## TASK GOAL:
The reply has to contain each record exactly as written.

## MATERIAL SHOWN:
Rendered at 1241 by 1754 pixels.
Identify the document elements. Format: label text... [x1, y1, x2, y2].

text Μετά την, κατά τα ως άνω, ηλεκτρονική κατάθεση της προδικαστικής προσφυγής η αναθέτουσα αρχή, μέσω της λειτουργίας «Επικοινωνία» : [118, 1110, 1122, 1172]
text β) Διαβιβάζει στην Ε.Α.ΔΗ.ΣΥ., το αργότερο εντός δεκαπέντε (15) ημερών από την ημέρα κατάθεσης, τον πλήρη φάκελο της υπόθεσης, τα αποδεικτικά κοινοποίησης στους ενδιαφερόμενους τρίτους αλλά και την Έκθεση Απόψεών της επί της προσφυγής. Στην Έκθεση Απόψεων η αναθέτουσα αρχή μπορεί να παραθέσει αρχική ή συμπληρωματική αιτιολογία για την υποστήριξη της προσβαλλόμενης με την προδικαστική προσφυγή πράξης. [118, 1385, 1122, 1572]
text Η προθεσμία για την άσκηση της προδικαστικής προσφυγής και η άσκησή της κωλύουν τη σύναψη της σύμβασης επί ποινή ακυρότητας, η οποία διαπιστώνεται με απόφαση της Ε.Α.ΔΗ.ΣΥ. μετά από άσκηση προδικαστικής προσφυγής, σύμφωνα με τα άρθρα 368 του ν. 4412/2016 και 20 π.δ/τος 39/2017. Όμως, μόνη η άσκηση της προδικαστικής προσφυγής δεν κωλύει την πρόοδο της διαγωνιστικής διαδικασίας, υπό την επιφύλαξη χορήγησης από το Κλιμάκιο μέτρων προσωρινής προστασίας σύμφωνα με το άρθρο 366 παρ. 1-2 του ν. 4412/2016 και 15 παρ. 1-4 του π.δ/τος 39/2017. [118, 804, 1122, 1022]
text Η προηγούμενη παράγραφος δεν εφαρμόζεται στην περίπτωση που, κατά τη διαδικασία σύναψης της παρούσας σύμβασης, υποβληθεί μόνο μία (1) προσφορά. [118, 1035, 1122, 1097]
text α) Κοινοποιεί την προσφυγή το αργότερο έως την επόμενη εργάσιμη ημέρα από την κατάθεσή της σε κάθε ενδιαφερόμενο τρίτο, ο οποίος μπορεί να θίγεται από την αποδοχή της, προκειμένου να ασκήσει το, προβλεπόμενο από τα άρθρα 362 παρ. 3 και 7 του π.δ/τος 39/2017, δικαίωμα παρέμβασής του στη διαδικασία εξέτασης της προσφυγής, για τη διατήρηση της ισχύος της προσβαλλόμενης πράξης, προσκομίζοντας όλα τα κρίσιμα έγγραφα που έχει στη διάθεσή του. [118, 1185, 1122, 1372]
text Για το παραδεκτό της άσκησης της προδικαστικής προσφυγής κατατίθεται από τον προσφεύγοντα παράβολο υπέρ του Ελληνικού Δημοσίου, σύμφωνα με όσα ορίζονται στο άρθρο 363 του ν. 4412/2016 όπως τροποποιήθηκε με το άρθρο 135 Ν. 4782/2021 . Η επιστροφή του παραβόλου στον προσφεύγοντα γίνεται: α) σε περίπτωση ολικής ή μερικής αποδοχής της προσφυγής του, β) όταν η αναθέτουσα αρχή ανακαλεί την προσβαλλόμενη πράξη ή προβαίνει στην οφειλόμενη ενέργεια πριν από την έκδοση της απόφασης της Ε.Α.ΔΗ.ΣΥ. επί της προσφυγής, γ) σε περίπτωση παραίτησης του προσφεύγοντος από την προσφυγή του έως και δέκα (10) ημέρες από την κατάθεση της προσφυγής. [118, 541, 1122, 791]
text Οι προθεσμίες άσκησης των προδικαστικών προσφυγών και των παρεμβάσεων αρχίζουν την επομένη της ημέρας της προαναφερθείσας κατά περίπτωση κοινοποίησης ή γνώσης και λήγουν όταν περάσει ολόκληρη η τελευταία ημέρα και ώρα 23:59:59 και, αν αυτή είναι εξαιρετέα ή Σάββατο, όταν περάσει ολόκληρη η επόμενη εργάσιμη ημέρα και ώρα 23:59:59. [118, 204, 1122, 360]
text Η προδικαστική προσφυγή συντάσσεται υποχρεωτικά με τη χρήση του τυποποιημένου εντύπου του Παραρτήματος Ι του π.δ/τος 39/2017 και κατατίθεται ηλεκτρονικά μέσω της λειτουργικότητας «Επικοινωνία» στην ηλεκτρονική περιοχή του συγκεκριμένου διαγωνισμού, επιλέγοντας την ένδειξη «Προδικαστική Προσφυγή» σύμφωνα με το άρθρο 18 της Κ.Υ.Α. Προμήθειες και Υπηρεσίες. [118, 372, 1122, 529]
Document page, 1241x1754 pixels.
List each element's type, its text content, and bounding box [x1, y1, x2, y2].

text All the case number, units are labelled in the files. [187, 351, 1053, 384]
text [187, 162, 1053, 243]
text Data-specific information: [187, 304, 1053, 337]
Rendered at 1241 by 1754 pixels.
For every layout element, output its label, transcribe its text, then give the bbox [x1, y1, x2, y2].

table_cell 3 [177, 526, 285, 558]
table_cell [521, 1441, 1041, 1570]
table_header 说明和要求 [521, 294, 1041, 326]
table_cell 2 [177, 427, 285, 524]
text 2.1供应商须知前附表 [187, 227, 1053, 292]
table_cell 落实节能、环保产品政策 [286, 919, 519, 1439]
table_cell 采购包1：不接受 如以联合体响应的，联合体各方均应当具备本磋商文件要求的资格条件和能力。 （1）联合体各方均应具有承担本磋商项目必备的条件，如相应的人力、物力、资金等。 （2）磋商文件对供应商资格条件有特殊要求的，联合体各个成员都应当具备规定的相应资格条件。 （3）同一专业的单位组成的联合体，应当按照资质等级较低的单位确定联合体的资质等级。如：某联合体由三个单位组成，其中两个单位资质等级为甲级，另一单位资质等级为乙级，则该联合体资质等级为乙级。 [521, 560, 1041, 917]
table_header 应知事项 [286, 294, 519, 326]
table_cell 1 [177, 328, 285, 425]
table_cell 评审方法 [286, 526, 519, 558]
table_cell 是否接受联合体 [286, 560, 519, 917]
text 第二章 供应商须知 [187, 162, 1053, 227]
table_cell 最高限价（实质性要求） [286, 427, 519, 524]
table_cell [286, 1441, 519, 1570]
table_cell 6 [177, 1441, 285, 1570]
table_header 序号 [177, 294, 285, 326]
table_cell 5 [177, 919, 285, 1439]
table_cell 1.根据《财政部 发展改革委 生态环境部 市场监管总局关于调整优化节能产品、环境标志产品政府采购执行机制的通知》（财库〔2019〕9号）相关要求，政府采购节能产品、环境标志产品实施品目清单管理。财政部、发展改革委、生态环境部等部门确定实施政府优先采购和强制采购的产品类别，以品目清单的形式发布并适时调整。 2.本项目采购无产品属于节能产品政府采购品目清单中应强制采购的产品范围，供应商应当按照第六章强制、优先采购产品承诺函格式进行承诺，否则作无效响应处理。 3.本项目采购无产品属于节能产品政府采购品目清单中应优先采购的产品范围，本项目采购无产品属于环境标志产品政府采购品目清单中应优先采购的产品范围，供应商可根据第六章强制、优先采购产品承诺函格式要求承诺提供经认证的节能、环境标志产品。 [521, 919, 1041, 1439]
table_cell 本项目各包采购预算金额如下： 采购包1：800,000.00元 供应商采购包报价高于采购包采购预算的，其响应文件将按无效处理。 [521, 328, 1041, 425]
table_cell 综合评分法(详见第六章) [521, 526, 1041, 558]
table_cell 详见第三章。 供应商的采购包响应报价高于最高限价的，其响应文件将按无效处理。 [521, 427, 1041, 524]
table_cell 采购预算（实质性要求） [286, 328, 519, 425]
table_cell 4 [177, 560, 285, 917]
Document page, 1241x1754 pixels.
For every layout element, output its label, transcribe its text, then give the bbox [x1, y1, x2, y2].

## THE ANSWER:
Rendered at 1241 by 1754 pixels.
Identify the document elements. Format: label text... [x1, y1, x2, y2].

text Μετά την, κατά τα ως άνω, ηλεκτρονική κατάθεση της προδικαστικής προσφυγής η αναθέτουσα αρχή, μέσω της λειτουργίας «Επικοινωνία» : [118, 1110, 1122, 1172]
text β) Διαβιβάζει στην Ε.Α.ΔΗ.ΣΥ., το αργότερο εντός δεκαπέντε (15) ημερών από την ημέρα κατάθεσης, τον πλήρη φάκελο της υπόθεσης, τα αποδεικτικά κοινοποίησης στους ενδιαφερόμενους τρίτους αλλά και την Έκθεση Απόψεών της επί της προσφυγής. Στην Έκθεση Απόψεων η αναθέτουσα αρχή μπορεί να παραθέσει αρχική ή συμπληρωματική αιτιολογία για την υποστήριξη της προσβαλλόμενης με την προδικαστική προσφυγή πράξης. [118, 1385, 1122, 1572]
text Η προθεσμία για την άσκηση της προδικαστικής προσφυγής και η άσκησή της κωλύουν τη σύναψη της σύμβασης επί ποινή ακυρότητας, η οποία διαπιστώνεται με απόφαση της Ε.Α.ΔΗ.ΣΥ. μετά από άσκηση προδικαστικής προσφυγής, σύμφωνα με τα άρθρα 368 του ν. 4412/2016 και 20 π.δ/τος 39/2017. Όμως, μόνη η άσκηση της προδικαστικής προσφυγής δεν κωλύει την πρόοδο της διαγωνιστικής διαδικασίας, υπό την επιφύλαξη χορήγησης από το Κλιμάκιο μέτρων προσωρινής προστασίας σύμφωνα με το άρθρο 366 παρ. 1-2 του ν. 4412/2016 και 15 παρ. 1-4 του π.δ/τος 39/2017. [118, 804, 1122, 1022]
text Η προηγούμενη παράγραφος δεν εφαρμόζεται στην περίπτωση που, κατά τη διαδικασία σύναψης της παρούσας σύμβασης, υποβληθεί μόνο μία (1) προσφορά. [118, 1035, 1122, 1097]
text α) Κοινοποιεί την προσφυγή το αργότερο έως την επόμενη εργάσιμη ημέρα από την κατάθεσή της σε κάθε ενδιαφερόμενο τρίτο, ο οποίος μπορεί να θίγεται από την αποδοχή της, προκειμένου να ασκήσει το, προβλεπόμενο από τα άρθρα 362 παρ. 3 και 7 του π.δ/τος 39/2017, δικαίωμα παρέμβασής του στη διαδικασία εξέτασης της προσφυγής, για τη διατήρηση της ισχύος της προσβαλλόμενης πράξης, προσκομίζοντας όλα τα κρίσιμα έγγραφα που έχει στη διάθεσή του. [118, 1185, 1122, 1372]
text Για το παραδεκτό της άσκησης της προδικαστικής προσφυγής κατατίθεται από τον προσφεύγοντα παράβολο υπέρ του Ελληνικού Δημοσίου, σύμφωνα με όσα ορίζονται στο άρθρο 363 του ν. 4412/2016 όπως τροποποιήθηκε με το άρθρο 135 Ν. 4782/2021 . Η επιστροφή του παραβόλου στον προσφεύγοντα γίνεται: α) σε περίπτωση ολικής ή μερικής αποδοχής της προσφυγής του, β) όταν η αναθέτουσα αρχή ανακαλεί την προσβαλλόμενη πράξη ή προβαίνει στην οφειλόμενη ενέργεια πριν από την έκδοση της απόφασης της Ε.Α.ΔΗ.ΣΥ. επί της προσφυγής, γ) σε περίπτωση παραίτησης του προσφεύγοντος από την προσφυγή του έως και δέκα (10) ημέρες από την κατάθεση της προσφυγής. [118, 541, 1122, 791]
text Οι προθεσμίες άσκησης των προδικαστικών προσφυγών και των παρεμβάσεων αρχίζουν την επομένη της ημέρας της προαναφερθείσας κατά περίπτωση κοινοποίησης ή γνώσης και λήγουν όταν περάσει ολόκληρη η τελευταία ημέρα και ώρα 23:59:59 και, αν αυτή είναι εξαιρετέα ή Σάββατο, όταν περάσει ολόκληρη η επόμενη εργάσιμη ημέρα και ώρα 23:59:59. [118, 204, 1122, 360]
text Η προδικαστική προσφυγή συντάσσεται υποχρεωτικά με τη χρήση του τυποποιημένου εντύπου του Παραρτήματος Ι του π.δ/τος 39/2017 και κατατίθεται ηλεκτρονικά μέσω της λειτουργικότητας «Επικοινωνία» στην ηλεκτρονική περιοχή του συγκεκριμένου διαγωνισμού, επιλέγοντας την ένδειξη «Προδικαστική Προσφυγή» σύμφωνα με το άρθρο 18 της Κ.Υ.Α. Προμήθειες και Υπηρεσίες. [118, 372, 1122, 529]
Document page, 1241x1754 pixels.
List each element's type, its text content, and bounding box [x1, y1, x2, y2].

text All the case number, units are labelled in the files. [187, 351, 1053, 384]
text [187, 162, 1053, 243]
text Data-specific information: [187, 304, 1053, 337]
Rendered at 1241 by 1754 pixels.
For every layout element, output its label, transcribe its text, then give the bbox [x1, y1, x2, y2].

table_cell 3 [177, 526, 285, 558]
table_cell [521, 1441, 1041, 1570]
table_header 说明和要求 [521, 294, 1041, 326]
table_cell 2 [177, 427, 285, 524]
text 2.1供应商须知前附表 [187, 227, 1053, 292]
table_cell 落实节能、环保产品政策 [286, 919, 519, 1439]
table_cell 采购包1：不接受 如以联合体响应的，联合体各方均应当具备本磋商文件要求的资格条件和能力。 （1）联合体各方均应具有承担本磋商项目必备的条件，如相应的人力、物力、资金等。 （2）磋商文件对供应商资格条件有特殊要求的，联合体各个成员都应当具备规定的相应资格条件。 （3）同一专业的单位组成的联合体，应当按照资质等级较低的单位确定联合体的资质等级。如：某联合体由三个单位组成，其中两个单位资质等级为甲级，另一单位资质等级为乙级，则该联合体资质等级为乙级。 [521, 560, 1041, 917]
table_header 应知事项 [286, 294, 519, 326]
table_cell 1 [177, 328, 285, 425]
table_cell 评审方法 [286, 526, 519, 558]
table_cell 是否接受联合体 [286, 560, 519, 917]
text 第二章 供应商须知 [187, 162, 1053, 227]
table_cell 最高限价（实质性要求） [286, 427, 519, 524]
table_cell [286, 1441, 519, 1570]
table_cell 6 [177, 1441, 285, 1570]
table_header 序号 [177, 294, 285, 326]
table_cell 5 [177, 919, 285, 1439]
table_cell 1.根据《财政部 发展改革委 生态环境部 市场监管总局关于调整优化节能产品、环境标志产品政府采购执行机制的通知》（财库〔2019〕9号）相关要求，政府采购节能产品、环境标志产品实施品目清单管理。财政部、发展改革委、生态环境部等部门确定实施政府优先采购和强制采购的产品类别，以品目清单的形式发布并适时调整。 2.本项目采购无产品属于节能产品政府采购品目清单中应强制采购的产品范围，供应商应当按照第六章强制、优先采购产品承诺函格式进行承诺，否则作无效响应处理。 3.本项目采购无产品属于节能产品政府采购品目清单中应优先采购的产品范围，本项目采购无产品属于环境标志产品政府采购品目清单中应优先采购的产品范围，供应商可根据第六章强制、优先采购产品承诺函格式要求承诺提供经认证的节能、环境标志产品。 [521, 919, 1041, 1439]
table_cell 本项目各包采购预算金额如下： 采购包1：800,000.00元 供应商采购包报价高于采购包采购预算的，其响应文件将按无效处理。 [521, 328, 1041, 425]
table_cell 综合评分法(详见第六章) [521, 526, 1041, 558]
table_cell 详见第三章。 供应商的采购包响应报价高于最高限价的，其响应文件将按无效处理。 [521, 427, 1041, 524]
table_cell 采购预算（实质性要求） [286, 328, 519, 425]
table_cell 4 [177, 560, 285, 917]
Document page, 1241x1754 pixels.
For every layout element, output its label, transcribe its text, then give the bbox [x1, y1, x2, y2].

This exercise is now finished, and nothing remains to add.